### HOW TO COMPLETE THIS TASK
Please filter the data below down to the lines holding the string "pouze".

(Records excerpted from a collection)
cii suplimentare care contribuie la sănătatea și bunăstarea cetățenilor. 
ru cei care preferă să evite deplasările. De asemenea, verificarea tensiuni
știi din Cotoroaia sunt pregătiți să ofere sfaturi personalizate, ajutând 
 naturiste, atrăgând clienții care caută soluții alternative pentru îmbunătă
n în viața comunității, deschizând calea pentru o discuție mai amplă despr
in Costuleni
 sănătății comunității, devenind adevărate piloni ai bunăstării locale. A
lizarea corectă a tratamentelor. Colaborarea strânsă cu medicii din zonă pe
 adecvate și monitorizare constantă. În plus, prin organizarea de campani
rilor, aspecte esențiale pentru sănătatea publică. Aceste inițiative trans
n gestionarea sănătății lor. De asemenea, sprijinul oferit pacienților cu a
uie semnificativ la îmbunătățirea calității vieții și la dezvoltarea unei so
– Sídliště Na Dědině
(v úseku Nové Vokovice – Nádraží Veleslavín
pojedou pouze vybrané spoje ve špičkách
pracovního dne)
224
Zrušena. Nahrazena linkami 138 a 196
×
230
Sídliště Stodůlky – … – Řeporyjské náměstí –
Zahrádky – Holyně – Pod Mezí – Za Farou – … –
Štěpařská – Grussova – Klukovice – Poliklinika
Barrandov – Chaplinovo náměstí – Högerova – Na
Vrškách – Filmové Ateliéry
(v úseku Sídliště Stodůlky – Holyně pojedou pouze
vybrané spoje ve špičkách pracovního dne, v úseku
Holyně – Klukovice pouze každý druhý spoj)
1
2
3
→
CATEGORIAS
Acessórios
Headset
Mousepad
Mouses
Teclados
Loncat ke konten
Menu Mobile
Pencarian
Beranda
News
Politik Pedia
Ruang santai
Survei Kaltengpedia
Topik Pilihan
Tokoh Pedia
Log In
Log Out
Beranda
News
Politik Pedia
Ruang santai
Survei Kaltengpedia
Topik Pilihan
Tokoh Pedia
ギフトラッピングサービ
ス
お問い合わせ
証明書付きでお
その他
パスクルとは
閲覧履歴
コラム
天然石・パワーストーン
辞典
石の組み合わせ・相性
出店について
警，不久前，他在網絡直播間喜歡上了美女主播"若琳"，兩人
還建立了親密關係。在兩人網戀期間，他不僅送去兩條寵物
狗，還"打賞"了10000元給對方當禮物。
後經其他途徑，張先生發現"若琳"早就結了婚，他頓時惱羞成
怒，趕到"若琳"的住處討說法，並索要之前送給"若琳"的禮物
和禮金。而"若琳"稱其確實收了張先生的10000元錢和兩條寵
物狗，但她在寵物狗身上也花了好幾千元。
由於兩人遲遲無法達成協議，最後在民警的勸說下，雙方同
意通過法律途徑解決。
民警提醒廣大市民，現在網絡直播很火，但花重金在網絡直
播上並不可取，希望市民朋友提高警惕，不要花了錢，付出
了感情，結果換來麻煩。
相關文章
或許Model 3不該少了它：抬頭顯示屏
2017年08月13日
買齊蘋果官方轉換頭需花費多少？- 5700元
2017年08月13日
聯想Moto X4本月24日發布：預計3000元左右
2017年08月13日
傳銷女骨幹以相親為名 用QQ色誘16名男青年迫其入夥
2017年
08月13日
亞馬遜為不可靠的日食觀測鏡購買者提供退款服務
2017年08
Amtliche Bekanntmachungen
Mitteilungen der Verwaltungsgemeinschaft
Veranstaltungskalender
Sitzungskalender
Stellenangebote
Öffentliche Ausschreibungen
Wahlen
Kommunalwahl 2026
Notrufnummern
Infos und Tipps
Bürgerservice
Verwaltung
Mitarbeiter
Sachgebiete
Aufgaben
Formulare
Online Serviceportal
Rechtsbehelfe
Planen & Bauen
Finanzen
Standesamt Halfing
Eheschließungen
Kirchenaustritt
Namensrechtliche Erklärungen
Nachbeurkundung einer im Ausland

### YOUR RESPONSE
pojedou pouze vybrané spoje ve špičkách
(v úseku Sídliště Stodůlky – Holyně pojedou pouze
Holyně – Klukovice pouze každý druhý spoj)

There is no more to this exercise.